#### Exercise data

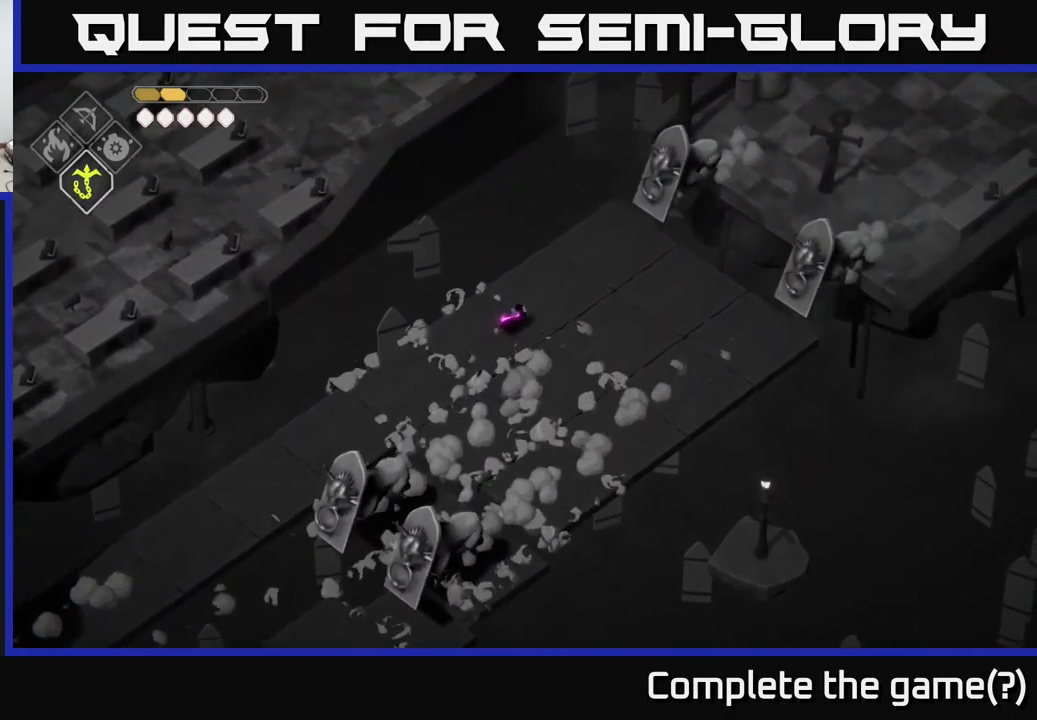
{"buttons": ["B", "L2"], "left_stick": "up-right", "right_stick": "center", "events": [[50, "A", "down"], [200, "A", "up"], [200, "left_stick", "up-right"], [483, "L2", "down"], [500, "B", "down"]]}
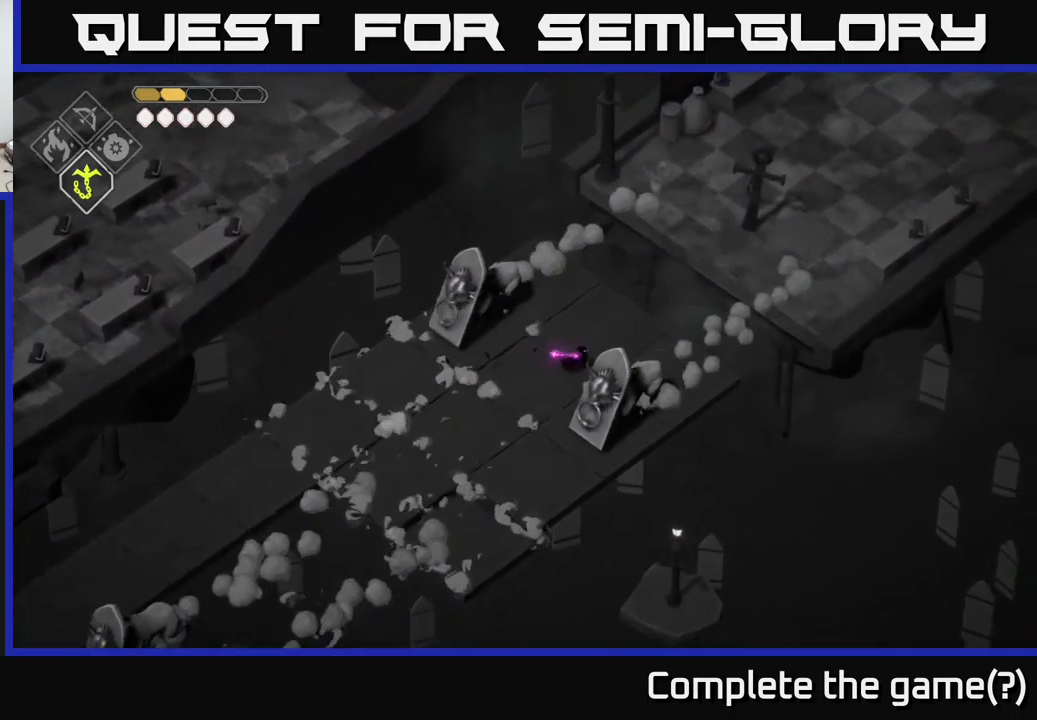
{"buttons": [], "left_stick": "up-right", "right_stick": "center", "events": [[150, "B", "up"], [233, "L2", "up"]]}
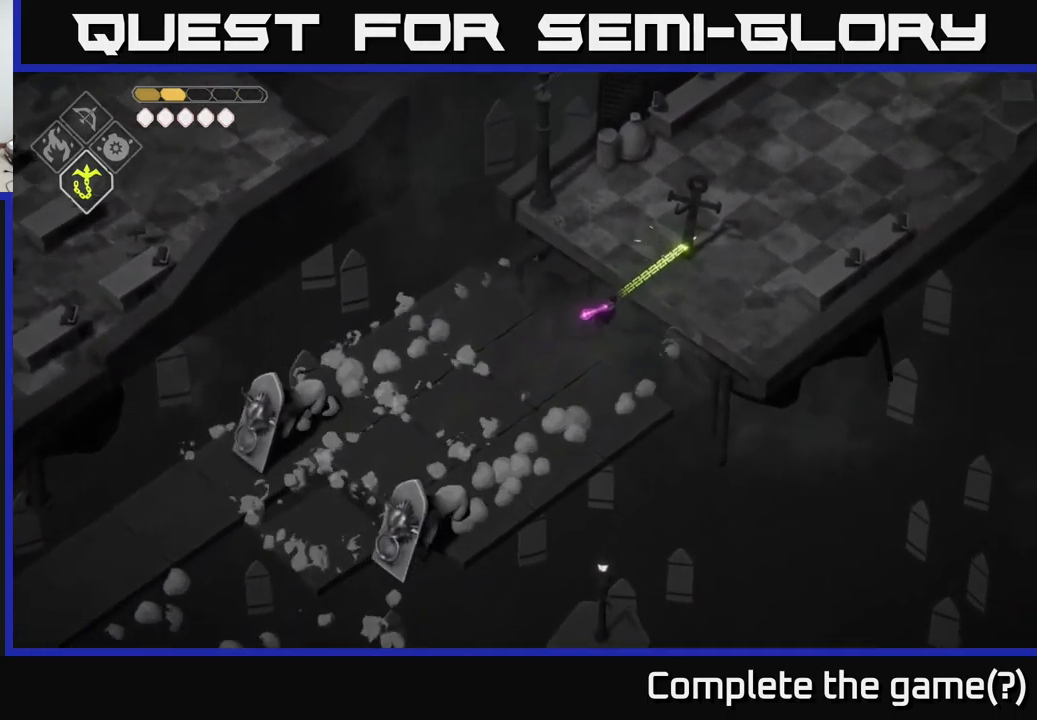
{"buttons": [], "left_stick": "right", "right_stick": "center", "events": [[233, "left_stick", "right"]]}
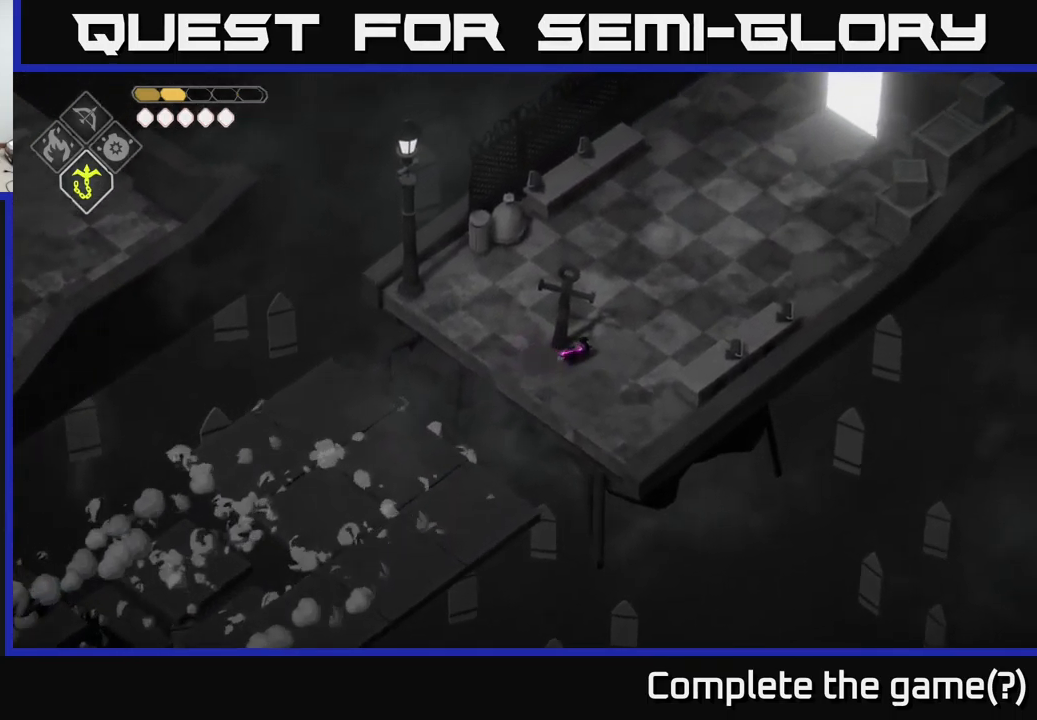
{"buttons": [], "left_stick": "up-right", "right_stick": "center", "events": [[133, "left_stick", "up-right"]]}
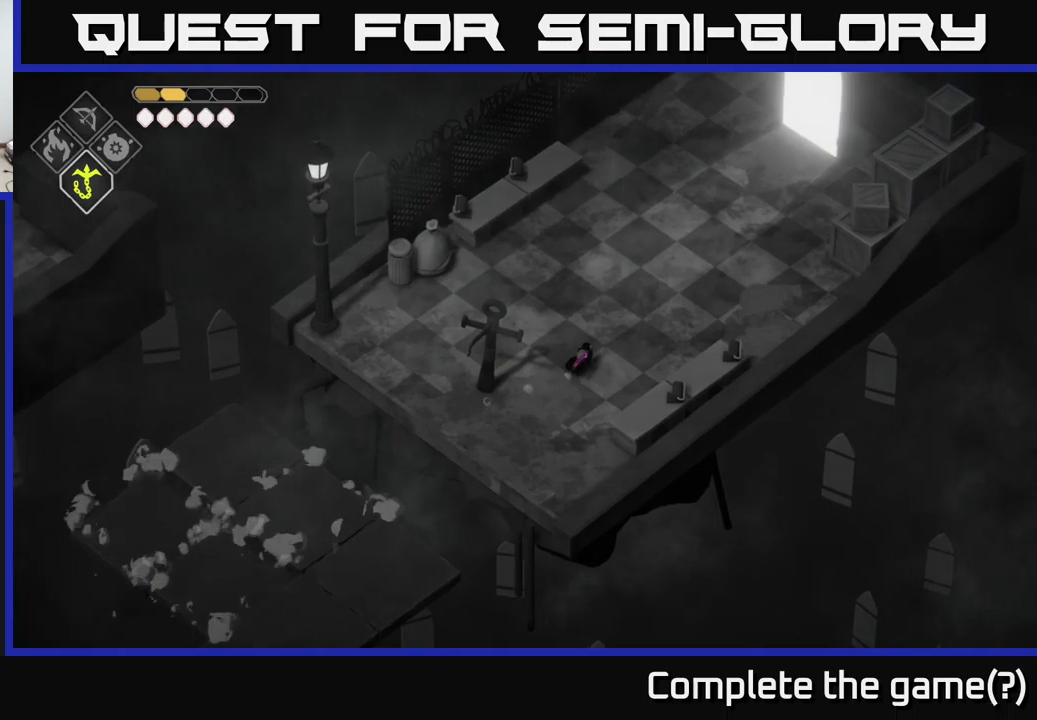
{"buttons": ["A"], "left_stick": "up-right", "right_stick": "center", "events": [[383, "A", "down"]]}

########

■ Work to be completed
What the answer must hold: all the data above, given again exactly, without pictures.

■ Finished exercise
{"buttons": ["B", "L2"], "left_stick": "up-right", "right_stick": "center", "events": [[50, "A", "down"], [200, "A", "up"], [200, "left_stick", "up-right"], [483, "L2", "down"], [500, "B", "down"]]}
{"buttons": [], "left_stick": "up-right", "right_stick": "center", "events": [[150, "B", "up"], [233, "L2", "up"]]}
{"buttons": [], "left_stick": "right", "right_stick": "center", "events": [[233, "left_stick", "right"]]}
{"buttons": [], "left_stick": "up-right", "right_stick": "center", "events": [[133, "left_stick", "up-right"]]}
{"buttons": ["A"], "left_stick": "up-right", "right_stick": "center", "events": [[383, "A", "down"]]}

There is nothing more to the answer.